* Start GIVEN DATA *

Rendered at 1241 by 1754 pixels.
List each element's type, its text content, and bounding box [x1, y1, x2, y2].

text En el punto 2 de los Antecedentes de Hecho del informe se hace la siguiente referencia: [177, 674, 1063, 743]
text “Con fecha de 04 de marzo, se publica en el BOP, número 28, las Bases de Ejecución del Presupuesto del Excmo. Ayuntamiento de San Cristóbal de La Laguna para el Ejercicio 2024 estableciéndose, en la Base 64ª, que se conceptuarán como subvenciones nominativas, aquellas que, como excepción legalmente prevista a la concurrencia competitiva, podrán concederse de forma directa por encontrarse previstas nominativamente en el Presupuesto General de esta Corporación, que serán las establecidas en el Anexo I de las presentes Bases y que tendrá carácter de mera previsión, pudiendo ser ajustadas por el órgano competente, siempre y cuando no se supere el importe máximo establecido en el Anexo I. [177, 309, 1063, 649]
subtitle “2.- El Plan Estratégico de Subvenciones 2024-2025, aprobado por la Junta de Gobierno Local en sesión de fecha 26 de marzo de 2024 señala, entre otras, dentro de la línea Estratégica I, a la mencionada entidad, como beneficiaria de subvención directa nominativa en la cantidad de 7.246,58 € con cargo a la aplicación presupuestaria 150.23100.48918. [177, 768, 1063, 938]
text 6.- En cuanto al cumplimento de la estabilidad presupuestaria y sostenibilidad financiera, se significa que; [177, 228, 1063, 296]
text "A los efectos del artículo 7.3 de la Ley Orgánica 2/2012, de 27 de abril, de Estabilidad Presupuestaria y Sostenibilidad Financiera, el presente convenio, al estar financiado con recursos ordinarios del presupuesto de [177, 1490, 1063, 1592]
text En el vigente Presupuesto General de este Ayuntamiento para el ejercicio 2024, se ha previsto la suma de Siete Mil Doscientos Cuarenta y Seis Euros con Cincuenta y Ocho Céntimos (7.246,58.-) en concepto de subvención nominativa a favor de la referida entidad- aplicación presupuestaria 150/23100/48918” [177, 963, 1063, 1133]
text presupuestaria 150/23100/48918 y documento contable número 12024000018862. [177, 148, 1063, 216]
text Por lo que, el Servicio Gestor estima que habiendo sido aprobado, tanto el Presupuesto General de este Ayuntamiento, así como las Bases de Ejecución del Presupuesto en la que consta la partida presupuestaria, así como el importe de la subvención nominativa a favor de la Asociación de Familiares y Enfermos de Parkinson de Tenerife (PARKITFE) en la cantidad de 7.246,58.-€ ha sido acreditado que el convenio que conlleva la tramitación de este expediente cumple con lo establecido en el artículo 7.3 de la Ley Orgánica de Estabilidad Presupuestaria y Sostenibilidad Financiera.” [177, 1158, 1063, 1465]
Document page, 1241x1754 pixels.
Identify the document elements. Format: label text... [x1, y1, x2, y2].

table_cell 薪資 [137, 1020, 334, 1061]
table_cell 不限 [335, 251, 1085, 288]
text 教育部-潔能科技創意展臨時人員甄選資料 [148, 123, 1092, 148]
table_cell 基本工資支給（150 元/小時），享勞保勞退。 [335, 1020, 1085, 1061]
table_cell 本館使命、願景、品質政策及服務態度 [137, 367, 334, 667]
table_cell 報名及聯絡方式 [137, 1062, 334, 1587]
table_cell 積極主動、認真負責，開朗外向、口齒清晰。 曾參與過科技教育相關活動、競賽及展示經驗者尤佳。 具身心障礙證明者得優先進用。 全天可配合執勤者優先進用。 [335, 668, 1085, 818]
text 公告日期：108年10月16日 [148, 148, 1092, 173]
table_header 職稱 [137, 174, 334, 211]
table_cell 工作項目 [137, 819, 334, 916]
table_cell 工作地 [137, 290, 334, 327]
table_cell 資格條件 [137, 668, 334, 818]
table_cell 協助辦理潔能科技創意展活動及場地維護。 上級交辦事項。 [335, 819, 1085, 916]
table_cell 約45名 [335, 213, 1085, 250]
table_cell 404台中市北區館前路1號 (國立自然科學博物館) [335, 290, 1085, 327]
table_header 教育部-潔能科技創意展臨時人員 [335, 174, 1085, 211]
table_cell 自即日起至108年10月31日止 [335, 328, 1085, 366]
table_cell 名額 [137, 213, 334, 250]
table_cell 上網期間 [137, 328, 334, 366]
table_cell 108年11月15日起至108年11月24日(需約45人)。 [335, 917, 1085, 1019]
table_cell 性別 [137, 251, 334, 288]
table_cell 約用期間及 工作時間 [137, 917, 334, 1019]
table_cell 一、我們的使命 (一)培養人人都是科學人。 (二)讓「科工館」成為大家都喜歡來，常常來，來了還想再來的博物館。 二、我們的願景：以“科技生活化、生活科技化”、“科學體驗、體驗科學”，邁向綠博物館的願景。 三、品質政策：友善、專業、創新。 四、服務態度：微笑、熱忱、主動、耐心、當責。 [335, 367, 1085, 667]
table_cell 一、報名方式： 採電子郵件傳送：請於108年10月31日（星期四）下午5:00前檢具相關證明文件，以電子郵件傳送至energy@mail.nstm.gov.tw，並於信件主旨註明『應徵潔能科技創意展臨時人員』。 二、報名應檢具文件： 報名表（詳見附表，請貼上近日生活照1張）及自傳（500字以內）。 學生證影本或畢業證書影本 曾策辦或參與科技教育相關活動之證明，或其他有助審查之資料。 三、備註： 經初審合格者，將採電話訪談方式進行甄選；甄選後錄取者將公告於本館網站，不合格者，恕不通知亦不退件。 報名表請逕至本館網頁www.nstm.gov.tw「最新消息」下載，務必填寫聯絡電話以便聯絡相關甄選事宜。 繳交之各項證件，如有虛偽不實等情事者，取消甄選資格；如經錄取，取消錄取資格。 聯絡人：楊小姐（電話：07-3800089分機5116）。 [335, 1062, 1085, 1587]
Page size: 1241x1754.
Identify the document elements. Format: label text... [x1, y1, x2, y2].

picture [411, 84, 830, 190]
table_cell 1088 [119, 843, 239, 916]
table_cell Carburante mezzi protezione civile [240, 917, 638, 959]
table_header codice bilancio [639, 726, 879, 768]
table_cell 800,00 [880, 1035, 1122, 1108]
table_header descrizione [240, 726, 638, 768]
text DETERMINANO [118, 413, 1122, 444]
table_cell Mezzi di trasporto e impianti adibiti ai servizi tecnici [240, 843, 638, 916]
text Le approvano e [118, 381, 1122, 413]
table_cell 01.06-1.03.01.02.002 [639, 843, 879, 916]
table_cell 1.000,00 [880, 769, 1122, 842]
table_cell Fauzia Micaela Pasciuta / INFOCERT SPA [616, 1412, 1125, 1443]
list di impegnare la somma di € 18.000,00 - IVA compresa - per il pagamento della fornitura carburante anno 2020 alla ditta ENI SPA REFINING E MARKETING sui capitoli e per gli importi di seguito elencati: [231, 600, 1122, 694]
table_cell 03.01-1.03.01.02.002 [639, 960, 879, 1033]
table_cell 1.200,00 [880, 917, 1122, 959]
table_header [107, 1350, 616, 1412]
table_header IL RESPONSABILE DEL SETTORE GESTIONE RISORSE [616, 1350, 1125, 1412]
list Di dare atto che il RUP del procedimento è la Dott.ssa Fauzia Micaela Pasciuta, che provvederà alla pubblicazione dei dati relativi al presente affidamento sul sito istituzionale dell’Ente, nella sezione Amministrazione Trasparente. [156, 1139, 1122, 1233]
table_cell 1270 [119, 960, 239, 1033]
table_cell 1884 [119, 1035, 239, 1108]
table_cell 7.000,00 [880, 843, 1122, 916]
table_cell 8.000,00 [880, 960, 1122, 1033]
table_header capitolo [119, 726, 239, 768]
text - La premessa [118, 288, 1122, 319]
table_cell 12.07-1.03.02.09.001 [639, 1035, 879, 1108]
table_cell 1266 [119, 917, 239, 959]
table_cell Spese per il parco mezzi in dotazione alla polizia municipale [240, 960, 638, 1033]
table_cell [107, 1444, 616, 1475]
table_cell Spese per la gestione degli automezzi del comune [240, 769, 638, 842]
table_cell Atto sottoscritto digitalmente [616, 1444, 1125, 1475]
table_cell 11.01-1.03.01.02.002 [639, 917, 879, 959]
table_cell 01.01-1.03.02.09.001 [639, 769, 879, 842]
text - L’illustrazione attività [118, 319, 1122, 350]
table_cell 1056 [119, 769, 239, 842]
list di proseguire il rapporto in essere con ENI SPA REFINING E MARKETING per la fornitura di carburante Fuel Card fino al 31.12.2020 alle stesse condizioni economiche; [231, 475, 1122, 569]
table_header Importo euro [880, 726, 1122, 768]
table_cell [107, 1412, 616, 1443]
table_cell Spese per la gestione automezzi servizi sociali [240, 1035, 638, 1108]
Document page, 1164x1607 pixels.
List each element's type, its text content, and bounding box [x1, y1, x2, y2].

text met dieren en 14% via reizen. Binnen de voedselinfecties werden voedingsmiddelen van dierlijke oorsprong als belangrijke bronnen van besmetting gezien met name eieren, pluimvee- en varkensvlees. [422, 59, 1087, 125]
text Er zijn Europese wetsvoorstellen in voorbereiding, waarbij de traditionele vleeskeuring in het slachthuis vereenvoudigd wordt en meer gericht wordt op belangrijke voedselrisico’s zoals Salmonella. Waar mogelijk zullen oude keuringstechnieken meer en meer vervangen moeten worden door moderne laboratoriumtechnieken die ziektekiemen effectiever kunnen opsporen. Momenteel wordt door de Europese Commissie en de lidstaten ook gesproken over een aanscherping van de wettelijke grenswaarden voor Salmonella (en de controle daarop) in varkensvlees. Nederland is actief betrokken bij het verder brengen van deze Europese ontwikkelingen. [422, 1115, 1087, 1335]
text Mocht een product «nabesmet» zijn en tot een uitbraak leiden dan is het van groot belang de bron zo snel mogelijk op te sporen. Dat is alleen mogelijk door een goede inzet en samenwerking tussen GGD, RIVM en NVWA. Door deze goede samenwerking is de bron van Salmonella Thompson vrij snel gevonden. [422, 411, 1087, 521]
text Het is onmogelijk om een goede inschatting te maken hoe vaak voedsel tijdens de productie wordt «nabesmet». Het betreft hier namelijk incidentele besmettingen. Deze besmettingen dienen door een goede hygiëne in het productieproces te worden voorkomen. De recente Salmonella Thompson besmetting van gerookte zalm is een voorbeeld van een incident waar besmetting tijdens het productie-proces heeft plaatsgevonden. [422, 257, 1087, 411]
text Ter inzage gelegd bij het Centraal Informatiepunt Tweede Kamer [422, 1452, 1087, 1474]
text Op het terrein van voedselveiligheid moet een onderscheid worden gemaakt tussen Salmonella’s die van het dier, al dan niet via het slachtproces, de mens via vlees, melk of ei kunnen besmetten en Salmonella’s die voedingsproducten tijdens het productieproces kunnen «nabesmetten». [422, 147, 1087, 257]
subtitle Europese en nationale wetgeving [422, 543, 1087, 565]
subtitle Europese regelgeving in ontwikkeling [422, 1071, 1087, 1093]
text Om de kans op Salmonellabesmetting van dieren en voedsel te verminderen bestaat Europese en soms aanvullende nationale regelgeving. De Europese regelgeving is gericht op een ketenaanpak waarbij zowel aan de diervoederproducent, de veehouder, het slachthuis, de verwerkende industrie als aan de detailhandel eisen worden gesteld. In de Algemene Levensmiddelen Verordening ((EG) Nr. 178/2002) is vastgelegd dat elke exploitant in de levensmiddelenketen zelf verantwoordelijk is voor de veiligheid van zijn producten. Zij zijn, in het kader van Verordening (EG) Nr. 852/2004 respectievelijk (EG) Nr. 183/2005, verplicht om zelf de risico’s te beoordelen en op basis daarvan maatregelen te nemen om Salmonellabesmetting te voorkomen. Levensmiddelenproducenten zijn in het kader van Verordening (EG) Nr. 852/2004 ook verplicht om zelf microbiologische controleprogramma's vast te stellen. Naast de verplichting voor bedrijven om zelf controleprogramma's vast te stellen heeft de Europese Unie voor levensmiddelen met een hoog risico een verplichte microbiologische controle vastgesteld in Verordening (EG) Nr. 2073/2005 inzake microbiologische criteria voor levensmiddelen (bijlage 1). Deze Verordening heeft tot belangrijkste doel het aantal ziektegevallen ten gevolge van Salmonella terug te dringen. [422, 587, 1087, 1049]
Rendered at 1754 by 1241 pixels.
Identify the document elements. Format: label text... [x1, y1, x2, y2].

* End GIVEN DATA *

**TO BE DONE**. Repeat the lines from the one containing "text met dieren" up to and including the one containing "text Mocht een".

**SOLVED EXERCISE**.
text met dieren en 14% via reizen. Binnen de voedselinfecties werden voedingsmiddelen van dierlijke oorsprong als belangrijke bronnen van besmetting gezien met name eieren, pluimvee- en varkensvlees. [422, 59, 1087, 125]
text Er zijn Europese wetsvoorstellen in voorbereiding, waarbij de traditionele vleeskeuring in het slachthuis vereenvoudigd wordt en meer gericht wordt op belangrijke voedselrisico’s zoals Salmonella. Waar mogelijk zullen oude keuringstechnieken meer en meer vervangen moeten worden door moderne laboratoriumtechnieken die ziektekiemen effectiever kunnen opsporen. Momenteel wordt door de Europese Commissie en de lidstaten ook gesproken over een aanscherping van de wettelijke grenswaarden voor Salmonella (en de controle daarop) in varkensvlees. Nederland is actief betrokken bij het verder brengen van deze Europese ontwikkelingen. [422, 1115, 1087, 1335]
text Mocht een product «nabesmet» zijn en tot een uitbraak leiden dan is het van groot belang de bron zo snel mogelijk op te sporen. Dat is alleen mogelijk door een goede inzet en samenwerking tussen GGD, RIVM en NVWA. Door deze goede samenwerking is de bron van Salmonella Thompson vrij snel gevonden. [422, 411, 1087, 521]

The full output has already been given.